*TEXT BLOCK*.
Healthy Skepticism Library item: 10451
Warning: This library includes all items relevant to health product marketing that we are aware of regardless of quality. Often we do not agree with all or part of the contents.
 
Publication type: news
Evans M.
Why you shouldn't let the headlines scare you
The Globe and Mail (Toronto) 2007 Jun 12
http://www.theglobeandmail.com/servlet/story/RTGAM.20070612.wlevans0612/BNStory/specialScienceandHealth/home
Full text:
They say the truth is relative. In drug studies, that may not always be the case.
Every week, a newly released trial asserts a 30-per-cent reduction in this or a 40-per-cent increase in that. In recent weeks, the buzz in the medical world is about rosiglitazone, or Avandia, a fairly new and widely prescribed drug for Type 2 diabetes.
A new analysis of recent studies points to the possibility that the drug actually increases the risk of heart disease, which already claims the lives of 60 per cent of diabetics.
After the news broke, our clinic was inundated with calls from patients worried they’d have a heart attack if they didn’t come off Avandia right away. Their concern is understandable, but they may have been well served by understanding relative versus absolute risk.
Relative risk can be misleading because it measures the percentage of how much something changed, as opposed to actual numbers.
Previous research on Avandia had tipped off the medical community that there may be an increased risk of heart problems among those taking this medication. But there were no definitive answers.
When researchers can’t quite figure out what to do based on individual trials, they often conduct a “meta-analysis” combining similar studies to see if the increased numbers give more precise answers. Dr. Steven Nissen and his colleague at the Cleveland Clinic, Kathy Wolski, took on this challenge with Avandia.

*SUPPLIED MATERIAL*.
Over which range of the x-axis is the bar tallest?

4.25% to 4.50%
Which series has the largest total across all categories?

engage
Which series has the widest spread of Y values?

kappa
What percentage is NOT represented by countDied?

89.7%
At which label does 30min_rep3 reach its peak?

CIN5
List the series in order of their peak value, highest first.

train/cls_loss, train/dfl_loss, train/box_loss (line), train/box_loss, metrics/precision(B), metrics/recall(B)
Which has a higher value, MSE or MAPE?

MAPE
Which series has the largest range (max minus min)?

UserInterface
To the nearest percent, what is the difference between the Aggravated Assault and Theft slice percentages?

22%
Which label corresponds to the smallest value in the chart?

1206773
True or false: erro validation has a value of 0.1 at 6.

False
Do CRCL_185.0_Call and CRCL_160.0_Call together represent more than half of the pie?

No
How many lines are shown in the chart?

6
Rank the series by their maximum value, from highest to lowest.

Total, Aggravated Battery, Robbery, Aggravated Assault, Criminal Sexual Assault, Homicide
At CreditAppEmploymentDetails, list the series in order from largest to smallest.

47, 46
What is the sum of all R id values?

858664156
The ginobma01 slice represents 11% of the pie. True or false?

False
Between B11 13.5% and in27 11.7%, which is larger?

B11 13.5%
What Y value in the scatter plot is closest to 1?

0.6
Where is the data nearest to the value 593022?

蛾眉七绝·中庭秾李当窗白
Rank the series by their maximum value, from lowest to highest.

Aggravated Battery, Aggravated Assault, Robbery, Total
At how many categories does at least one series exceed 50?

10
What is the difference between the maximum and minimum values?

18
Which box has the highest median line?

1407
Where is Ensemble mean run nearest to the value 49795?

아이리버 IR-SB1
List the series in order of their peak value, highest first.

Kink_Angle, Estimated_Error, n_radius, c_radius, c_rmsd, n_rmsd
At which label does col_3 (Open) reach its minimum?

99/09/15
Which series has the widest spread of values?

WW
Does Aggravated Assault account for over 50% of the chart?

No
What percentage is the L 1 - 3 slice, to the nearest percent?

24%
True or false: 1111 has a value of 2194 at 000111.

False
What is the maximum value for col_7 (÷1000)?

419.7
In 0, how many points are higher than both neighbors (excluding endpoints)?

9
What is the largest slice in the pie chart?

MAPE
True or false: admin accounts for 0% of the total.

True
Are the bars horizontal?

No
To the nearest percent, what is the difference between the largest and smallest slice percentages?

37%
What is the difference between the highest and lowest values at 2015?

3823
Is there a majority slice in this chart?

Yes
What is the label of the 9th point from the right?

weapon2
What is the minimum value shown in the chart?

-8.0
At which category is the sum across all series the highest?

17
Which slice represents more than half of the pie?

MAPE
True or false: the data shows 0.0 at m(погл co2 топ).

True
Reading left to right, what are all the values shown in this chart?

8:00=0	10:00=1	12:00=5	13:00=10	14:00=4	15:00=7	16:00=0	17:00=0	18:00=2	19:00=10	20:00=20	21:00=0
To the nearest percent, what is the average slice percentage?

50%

*REQUIRED ACTION*. Translate this sentence from the news article about Avandia above into Spanish: "Relative risk can be misleading because it measures the percentage of how much something changed, as opposed to actual numbers."

*RESULT OF THE TASK*. El riesgo relativo puede ser engañoso porque mide el porcentaje de cuánto cambió algo, en lugar de las cifras reales.